━━━ Recorded information

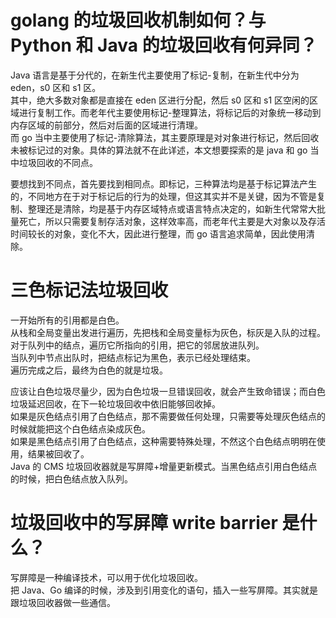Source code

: # golang 的垃圾回收机制如何？与 Python 和 Java 的垃圾回收有何异同？

Java 语言是基于分代的，在新生代主要使用了标记-复制，在新生代中分为 eden，s0 区和 s1 区。  
其中，绝大多数对象都是直接在 eden 区进行分配，然后 s0 区和 s1 区空闲的区域进行复制工作。而老年代主要使用标记-整理算法，将标记后的对象统一移动到内存区域的前部分，然后对后面的区域进行清理。  
而 go 当中主要使用了标记-清除算法，其主要原理是对对象进行标记，然后回收未被标记过的对象。具体的算法就不在此详述，本文想要探索的是 java 和 go 当中垃圾回收的不同点。

要想找到不同点，首先要找到相同点。即标记，三种算法均是基于标记算法产生的，不同地方在于对于标记后的行为的处理，但这其实并不是关键，因为不管是复制、整理还是清除，均是基于内存区域特点或语言特点决定的，如新生代常常大批量死亡，所以只需要复制存活对象，这样效率高，而老年代主要是大对象以及存活时间较长的对象，变化不大，因此进行整理，而 go 语言追求简单，因此使用清除。

# 三色标记法垃圾回收

一开始所有的引用都是白色。  
从栈和全局变量出发进行遍历，先把栈和全局变量标为灰色，标灰是入队的过程。  
对于队列中的结点，遍历它所指向的引用，把它的邻居放进队列。  
当队列中节点出队时，把结点标记为黑色，表示已经处理结束。  
遍历完成之后，最终为白色的就是垃圾。

应该让白色垃圾尽量少，因为白色垃圾一旦错误回收，就会产生致命错误；而白色垃圾延迟回收，在下一轮垃圾回收中依旧能够回收掉。  
如果是灰色结点引用了白色结点，那不需要做任何处理，只需要等处理灰色结点的时候就能把这个白色结点染成灰色。  
如果是黑色结点引用了白色结点，这种需要特殊处理，不然这个白色结点明明在使用，结果被回收了。  
Java 的 CMS 垃圾回收器就是写屏障+增量更新模式。当黑色结点引用白色结点的时候，把白色结点放入队列。

# 垃圾回收中的写屏障 write barrier 是什么？

写屏障是一种编译技术，可以用于优化垃圾回收。  
把 Java、Go 编译的时候，涉及到引用变化的语句，插入一些写屏障。其实就是跟垃圾回收器做一些通信。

━━━━━━

- Aim of the task: Retype the records above exactly as they appear, character for character, and leave out the pictures.

- Problem solution:
Source code

: # golang 的垃圾回收机制如何？与 Python 和 Java 的垃圾回收有何异同？

Java 语言是基于分代的，在新生代主要使用了标记-复制，在新生代中分为 eden，s0 区和 s1 区。  
其中，绝大多数对象都是直接在 eden 区进行分配，然后 s0 区和 s1 区空闲的区域进行复制工作。而老年代主要使用标记-整理算法，将标记后的对象统一移动到内存区域的前部分，然后对后面的区域进行清理。  
而 go 当中主要使用了标记-清除算法，其主要原理是对对象进行标记，然后回收未被标记过的对象。具体的算法就不在此详述，本文想要探索的是 java 和 go 当中垃圾回收的不同点。

要想找到不同点，首先要找到相同点。即标记，三种算法均是基于标记算法产生的，不同地方在于对于标记后的行为的处理，但这其实并不是关键，因为不管是复制、整理还是清除，均是基于内存区域特点或语言特点决定的，如新生代常常大批量死亡，所以只需要复制存活对象，这样效率高，而老年代主要是大对象以及存活时间较长的对象，变化不大，因此进行整理，而 go 语言追求简单，因此使用清除。

# 三色标记法垃圾回收

一开始所有的引用都是白色。  
从栈和全局变量出发进行遍历，先把栈和全局变量标为灰色，标灰是入队的过程。  
对于队列中的结点，遍历它所指向的引用，把它的邻居放进队列。  
当队列中节点出队时，把结点标记为黑色，表示已经处理结束。  
遍历完成之后，最终为白色的就是垃圾。

应该让白色垃圾尽量少，因为白色垃圾一旦错误回收，就会产生致命错误；而白色垃圾延迟回收，在下一轮垃圾回收中依旧能够回收掉。  
如果是灰色结点引用了白色结点，那不需要做任何处理，只需要等处理灰色结点的时候就能把这个白色结点染成灰色。  
如果是黑色结点引用了白色结点，这种需要特殊处理，不然这个白色结点明明在使用，结果被回收了。  
Java 的 CMS 垃圾回收器就是写屏障+增量更新模式。当黑色结点引用白色结点的时候，把白色结点放入队列。

# 垃圾回收中的写屏障 write barrier 是什么？

写屏障是一种编译技术，可以用于优化垃圾回收。  
把 Java、Go 编译的时候，涉及到引用变化的语句，插入一些写屏障。其实就是跟垃圾回收器做一些通信。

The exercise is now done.